(Texto de lectura):
---

Jean Paul Sartre: “Por momentos, María se olvida de que es Dios, lo toma en sus brazos y le dice: ‘¡Mi pequeño!'”
‘Barjona o hijos del trueno’, texto navideño escrito por Sartre, entonces prisionero de guerra.
“Pero en otros momentos permanece turbada y piensa: “Dios está ahí”, y se siente presa de un temor religioso ante este Dios mudo, ante este niño”
Ella lo mira y piensa: “¡Este Dios es mi hijo! Esta carne divina es mi carne. Está hecho de mí, tiene mis ojos y la forma de su boca es la mía. Se parece a mí. Es Dios y se parece a mí”
“Ninguna mujer ha tenido a su Dios todo para ella. Un pequeño Dios que puede tomar en sus brazos y cubrir con besos, un Dios cálido que sonríe y respira, un Dios que puede tocar y que vive”
“José sufre porque ve lo mucho que la mujer que ama se parece a Dios, lo cerca que está de Dios. Porque Dios ha estallado como una bomba en la intimidad de su familia. José y María están separados para siempre por este fuego de luz. E imagino que toda la vida de José será para aprender a aceptar”

---

(Ejercicio a): Según el texto de lectura, ¿por qué sufre José? Responde en una o dos oraciones.

---

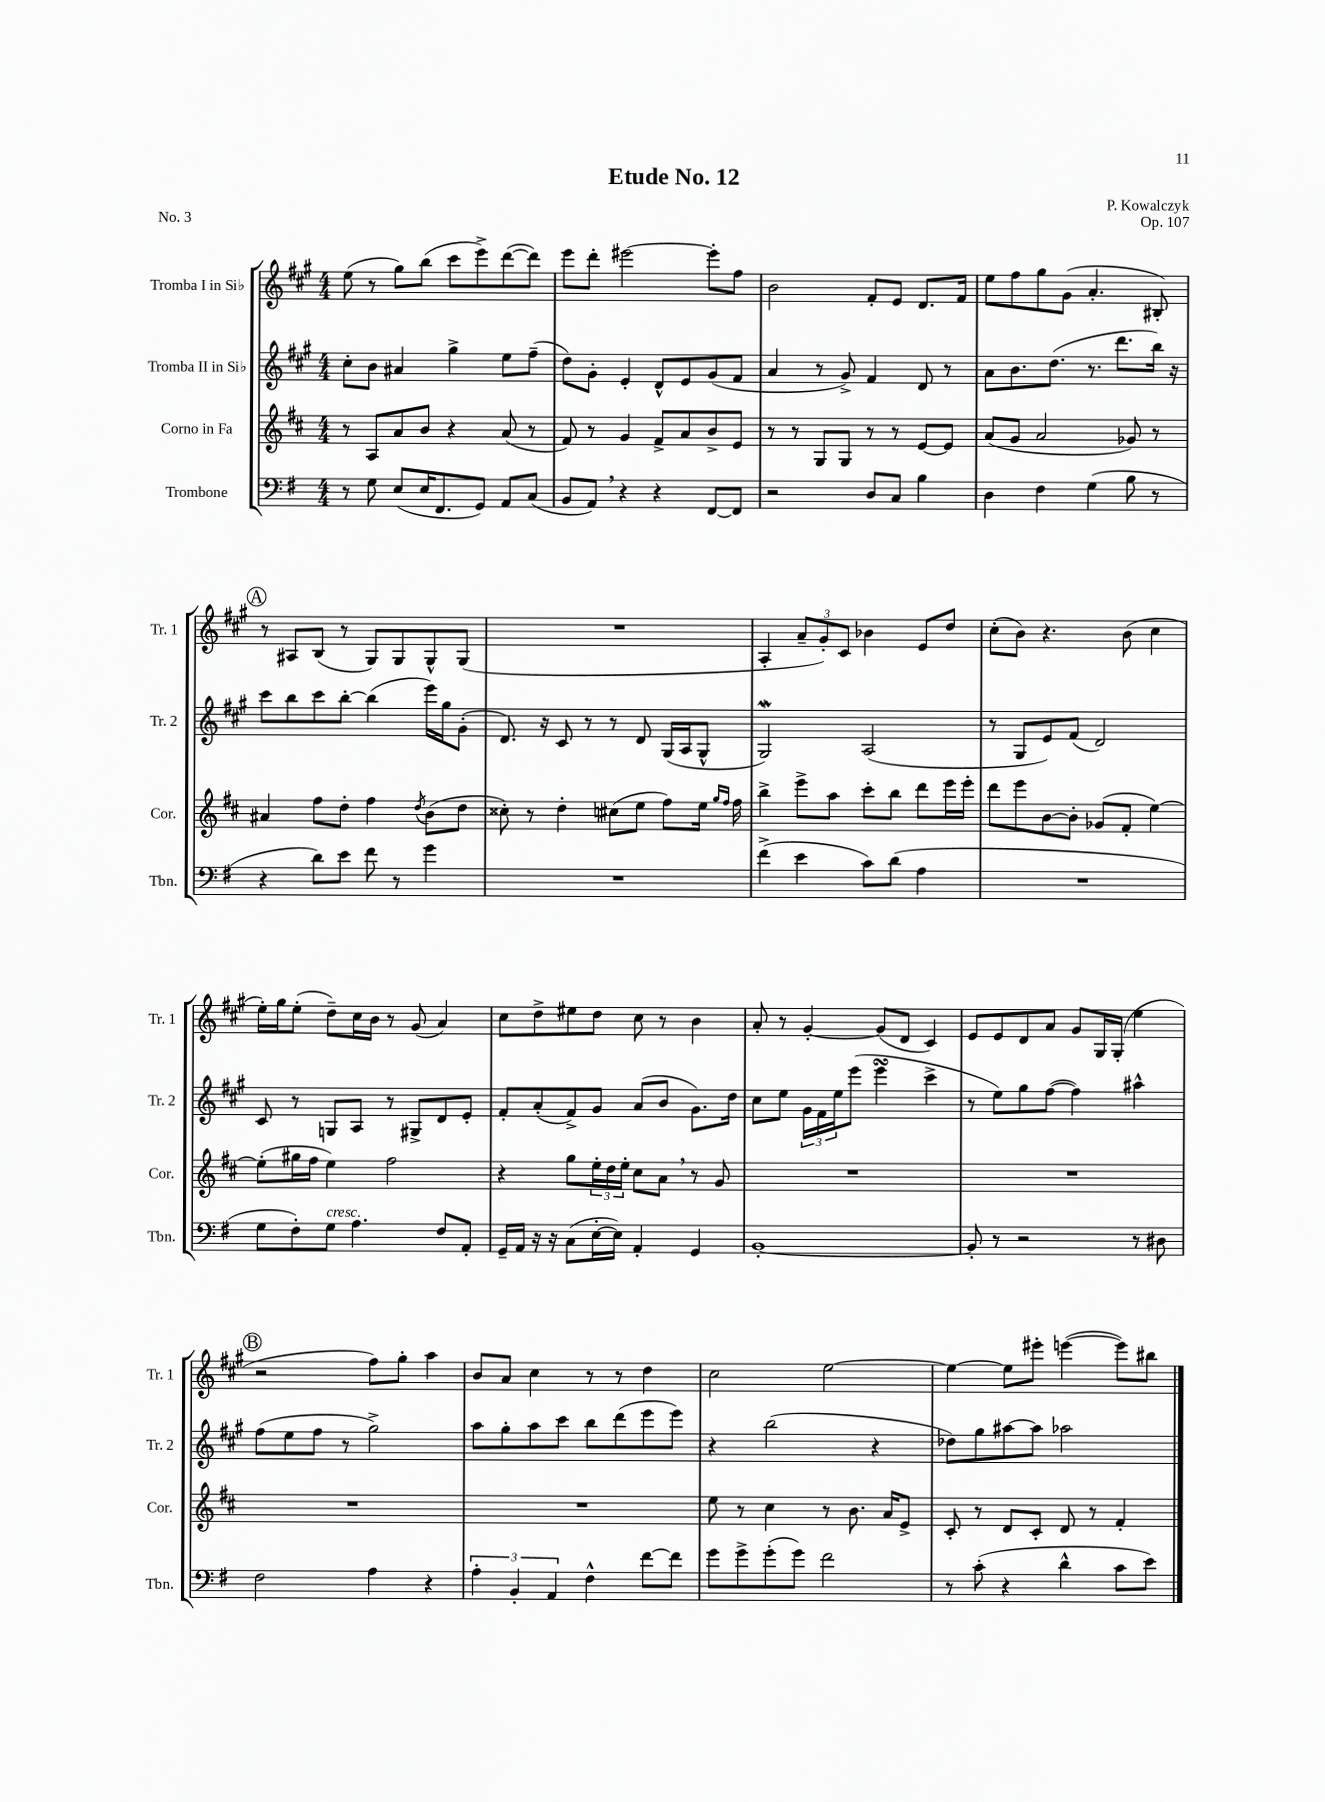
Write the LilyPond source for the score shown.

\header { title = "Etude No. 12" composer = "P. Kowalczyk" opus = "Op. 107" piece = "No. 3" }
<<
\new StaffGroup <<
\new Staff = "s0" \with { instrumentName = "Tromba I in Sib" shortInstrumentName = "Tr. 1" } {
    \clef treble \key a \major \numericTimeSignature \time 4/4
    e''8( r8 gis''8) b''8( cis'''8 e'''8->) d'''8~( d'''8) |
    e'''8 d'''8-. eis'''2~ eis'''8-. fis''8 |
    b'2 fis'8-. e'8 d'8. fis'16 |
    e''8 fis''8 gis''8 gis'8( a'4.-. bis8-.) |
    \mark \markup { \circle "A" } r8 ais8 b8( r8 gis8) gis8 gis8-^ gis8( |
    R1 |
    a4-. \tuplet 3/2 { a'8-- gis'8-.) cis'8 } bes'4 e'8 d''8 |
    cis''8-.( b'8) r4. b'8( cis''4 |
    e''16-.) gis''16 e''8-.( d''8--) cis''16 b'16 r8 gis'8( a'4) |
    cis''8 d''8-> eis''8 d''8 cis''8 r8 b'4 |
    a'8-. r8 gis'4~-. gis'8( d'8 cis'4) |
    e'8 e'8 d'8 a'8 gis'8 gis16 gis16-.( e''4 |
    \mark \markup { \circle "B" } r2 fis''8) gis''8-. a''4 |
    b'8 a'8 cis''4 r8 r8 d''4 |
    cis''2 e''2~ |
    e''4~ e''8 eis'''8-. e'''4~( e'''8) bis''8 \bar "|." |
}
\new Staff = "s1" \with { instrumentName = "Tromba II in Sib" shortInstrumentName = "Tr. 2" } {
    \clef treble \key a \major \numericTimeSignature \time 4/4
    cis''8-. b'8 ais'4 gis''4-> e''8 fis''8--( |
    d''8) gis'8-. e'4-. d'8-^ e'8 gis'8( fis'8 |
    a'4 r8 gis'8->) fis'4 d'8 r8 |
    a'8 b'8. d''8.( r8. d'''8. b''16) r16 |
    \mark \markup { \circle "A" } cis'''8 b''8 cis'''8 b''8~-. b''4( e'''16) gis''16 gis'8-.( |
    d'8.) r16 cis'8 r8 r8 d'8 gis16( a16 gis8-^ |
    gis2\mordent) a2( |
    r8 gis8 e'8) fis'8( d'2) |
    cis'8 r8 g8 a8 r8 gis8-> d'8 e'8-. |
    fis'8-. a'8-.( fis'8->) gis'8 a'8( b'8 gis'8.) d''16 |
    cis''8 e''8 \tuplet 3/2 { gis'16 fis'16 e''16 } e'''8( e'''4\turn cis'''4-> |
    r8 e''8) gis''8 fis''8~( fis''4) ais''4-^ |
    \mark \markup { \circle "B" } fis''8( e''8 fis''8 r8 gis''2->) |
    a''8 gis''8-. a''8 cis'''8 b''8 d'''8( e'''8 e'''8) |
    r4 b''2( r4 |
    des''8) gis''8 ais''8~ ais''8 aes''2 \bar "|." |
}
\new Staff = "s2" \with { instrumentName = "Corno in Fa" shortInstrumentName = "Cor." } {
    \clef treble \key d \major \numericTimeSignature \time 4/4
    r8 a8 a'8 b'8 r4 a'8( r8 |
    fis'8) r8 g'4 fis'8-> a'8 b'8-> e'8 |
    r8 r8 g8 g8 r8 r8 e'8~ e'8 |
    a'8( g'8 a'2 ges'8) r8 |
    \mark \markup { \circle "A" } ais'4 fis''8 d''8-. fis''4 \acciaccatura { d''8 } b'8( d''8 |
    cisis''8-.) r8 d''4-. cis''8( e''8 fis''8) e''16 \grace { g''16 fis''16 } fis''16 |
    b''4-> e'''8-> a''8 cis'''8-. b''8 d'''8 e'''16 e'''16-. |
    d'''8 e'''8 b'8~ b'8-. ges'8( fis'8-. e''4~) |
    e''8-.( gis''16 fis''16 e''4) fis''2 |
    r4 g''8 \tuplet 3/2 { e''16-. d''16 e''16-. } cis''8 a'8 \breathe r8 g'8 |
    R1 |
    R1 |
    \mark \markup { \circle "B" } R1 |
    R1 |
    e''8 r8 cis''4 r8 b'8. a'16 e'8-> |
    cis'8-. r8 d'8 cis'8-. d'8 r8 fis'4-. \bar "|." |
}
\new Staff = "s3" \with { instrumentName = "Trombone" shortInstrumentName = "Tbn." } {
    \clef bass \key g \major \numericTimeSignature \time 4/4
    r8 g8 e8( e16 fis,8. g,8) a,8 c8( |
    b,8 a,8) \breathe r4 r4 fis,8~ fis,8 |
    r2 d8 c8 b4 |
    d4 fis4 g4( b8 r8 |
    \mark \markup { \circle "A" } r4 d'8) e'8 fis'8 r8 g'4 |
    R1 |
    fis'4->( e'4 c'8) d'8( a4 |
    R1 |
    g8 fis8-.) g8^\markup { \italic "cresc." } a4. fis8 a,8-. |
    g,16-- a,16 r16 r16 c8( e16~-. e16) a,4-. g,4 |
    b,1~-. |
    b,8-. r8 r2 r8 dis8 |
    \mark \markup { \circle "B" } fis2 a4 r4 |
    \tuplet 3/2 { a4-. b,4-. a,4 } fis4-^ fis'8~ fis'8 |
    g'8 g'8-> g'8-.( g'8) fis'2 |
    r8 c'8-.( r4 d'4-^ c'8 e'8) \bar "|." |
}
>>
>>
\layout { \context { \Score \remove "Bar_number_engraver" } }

---

(Ejercicio b): Selecciona todas las líneas del listado que contengan la cadena "breathe", teniendo en cuenta las mayúsculas y minúsculas.

(Respuesta completa a): José sufre porque ve lo mucho que la mujer que ama se parece a Dios y lo cerca que está de Él. Además, Dios ha estallado como una bomba en la intimidad de su familia.

(Respuesta completa b):
    r4 g''8 \tuplet 3/2 { e''16-. d''16 e''16-. } cis''8 a'8 \breathe r8 g'8 |
    b,8 a,8) \breathe r4 r4 fis,8~ fis,8 |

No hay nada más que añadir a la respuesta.